Write the entries out exactly. Any images they hold stay out of the copy.

__Stored data entries__:
>>>>

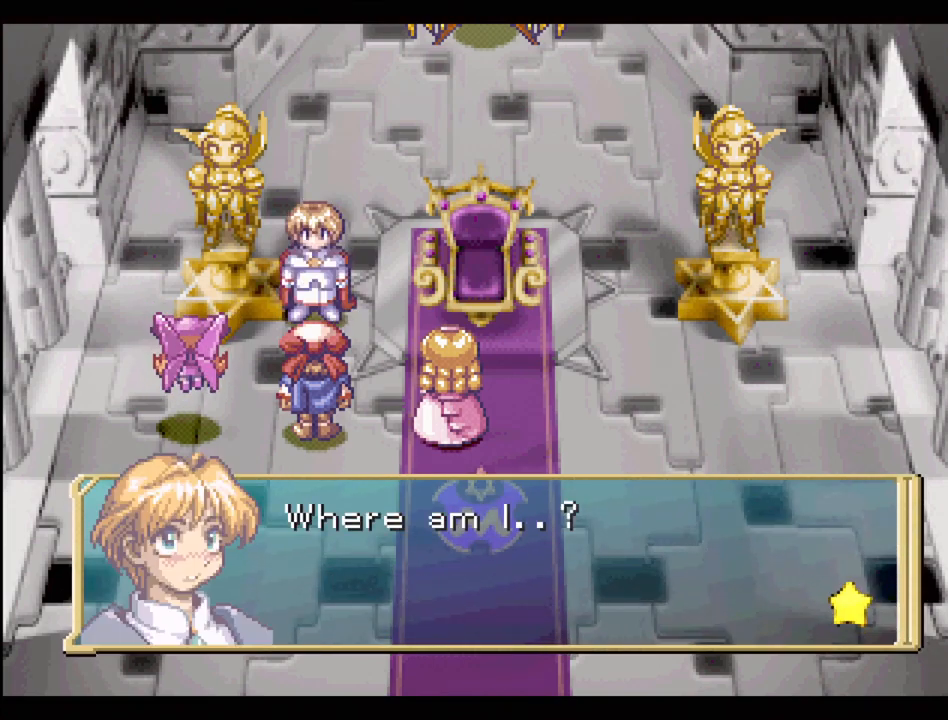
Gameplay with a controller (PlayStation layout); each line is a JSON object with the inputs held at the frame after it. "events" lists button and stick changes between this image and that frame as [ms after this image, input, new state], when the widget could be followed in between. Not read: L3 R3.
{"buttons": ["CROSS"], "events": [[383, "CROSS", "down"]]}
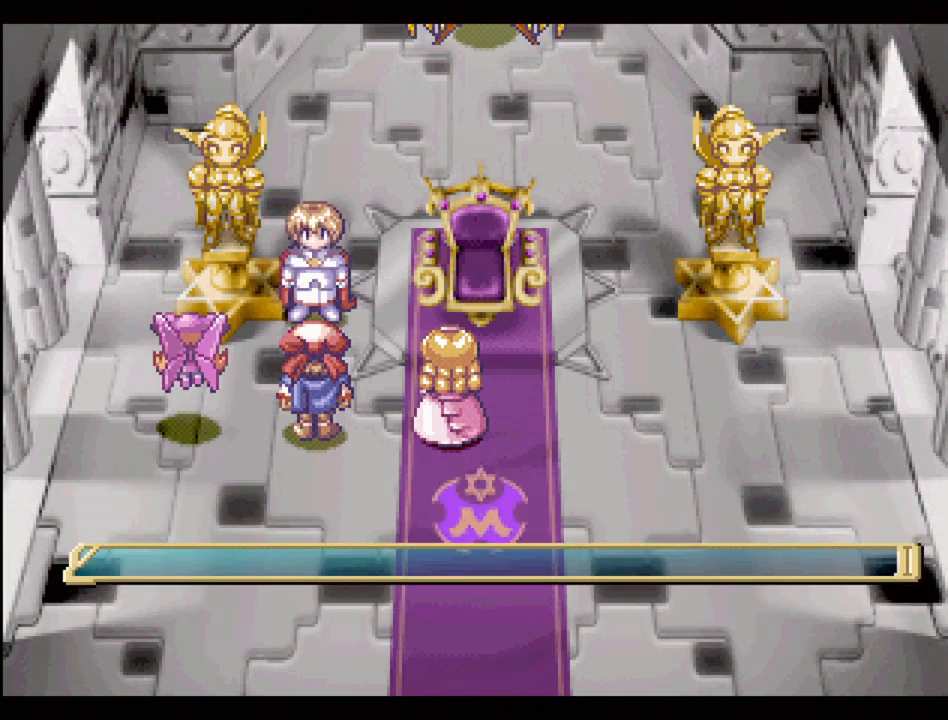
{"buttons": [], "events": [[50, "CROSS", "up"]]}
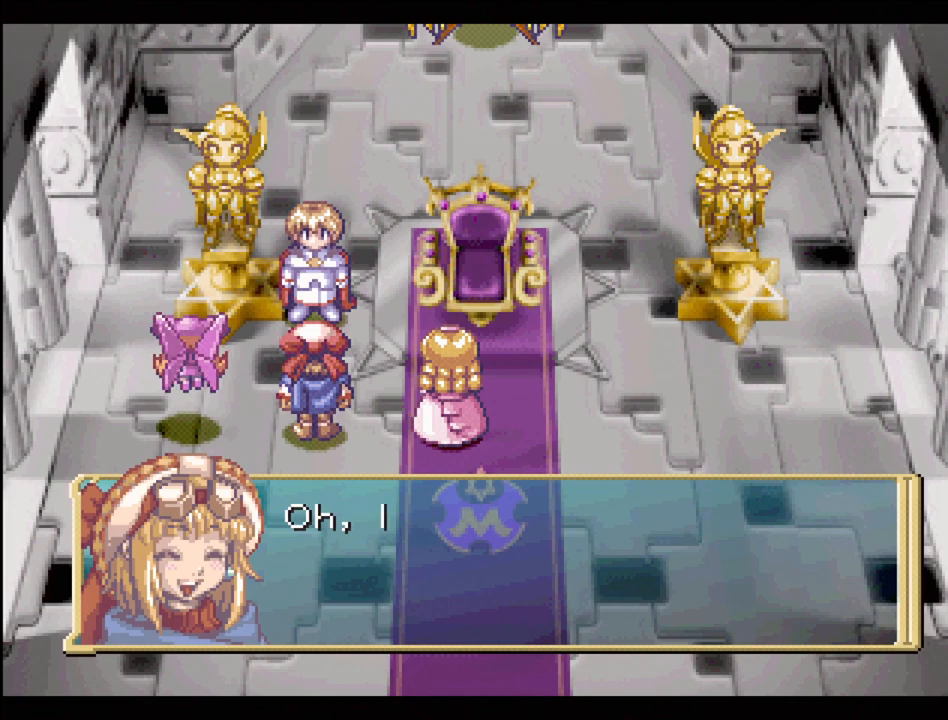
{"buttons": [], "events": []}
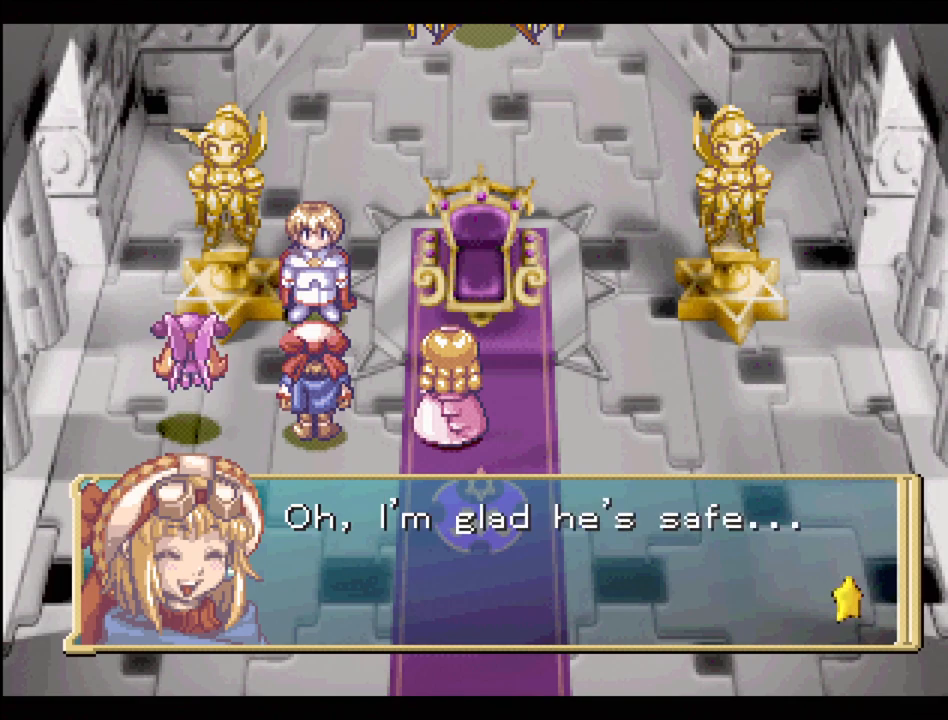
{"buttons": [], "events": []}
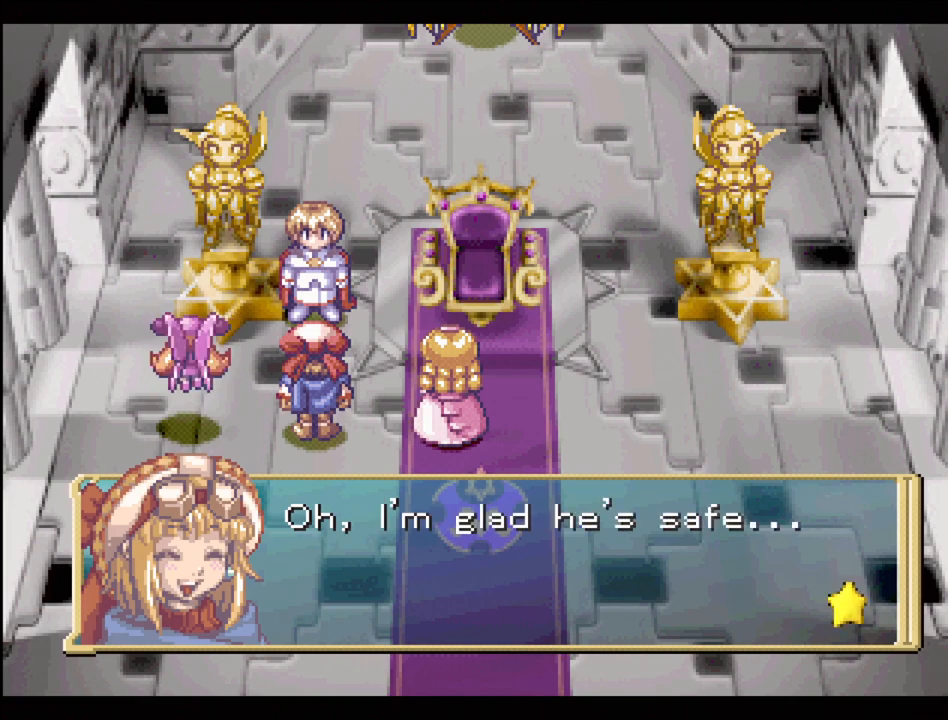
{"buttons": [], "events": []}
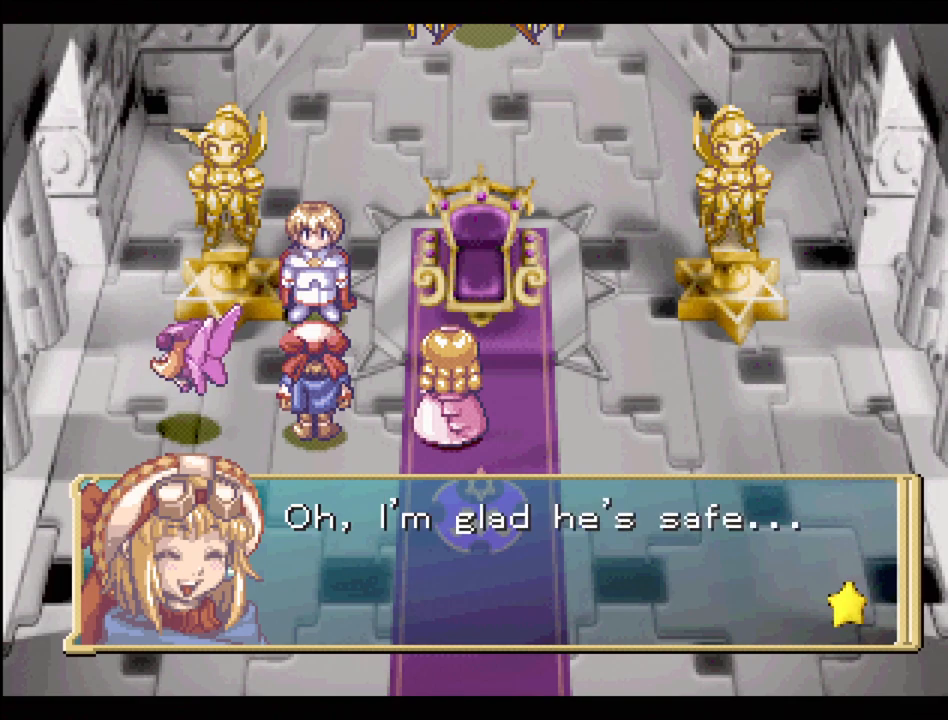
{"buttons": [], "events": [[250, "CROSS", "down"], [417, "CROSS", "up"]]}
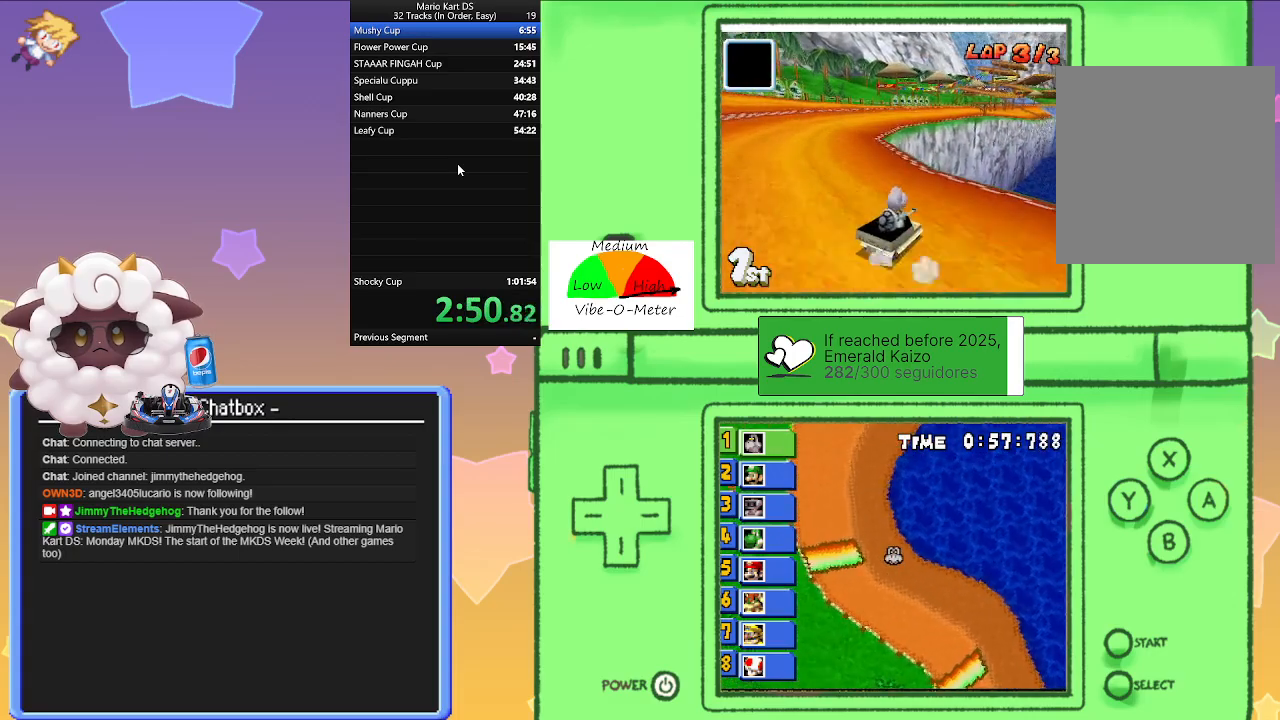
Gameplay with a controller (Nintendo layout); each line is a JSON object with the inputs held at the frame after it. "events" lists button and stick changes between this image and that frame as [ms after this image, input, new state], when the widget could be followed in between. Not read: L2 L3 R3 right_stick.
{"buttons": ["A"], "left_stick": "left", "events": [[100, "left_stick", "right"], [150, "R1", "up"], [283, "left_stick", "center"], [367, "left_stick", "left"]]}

<<<<

__Solution to the exercise__:
Gameplay with a controller (PlayStation layout); each line is a JSON object with the inputs held at the frame after it. "events" lists button and stick changes between this image and that frame as [ms after this image, input, new state], when the widget could be followed in between. Not read: L3 R3.
{"buttons": ["CROSS"], "events": [[383, "CROSS", "down"]]}
{"buttons": [], "events": [[50, "CROSS", "up"]]}
{"buttons": [], "events": []}
{"buttons": [], "events": []}
{"buttons": [], "events": []}
{"buttons": [], "events": [[250, "CROSS", "down"], [417, "CROSS", "up"]]}
Gameplay with a controller (Nintendo layout); each line is a JSON object with the inputs held at the frame after it. "events" lists button and stick changes between this image and that frame as [ms after this image, input, new state], when the widget could be followed in between. Not read: L2 L3 R3 right_stick.
{"buttons": ["A"], "left_stick": "left", "events": [[100, "left_stick", "right"], [150, "R1", "up"], [283, "left_stick", "center"], [367, "left_stick", "left"]]}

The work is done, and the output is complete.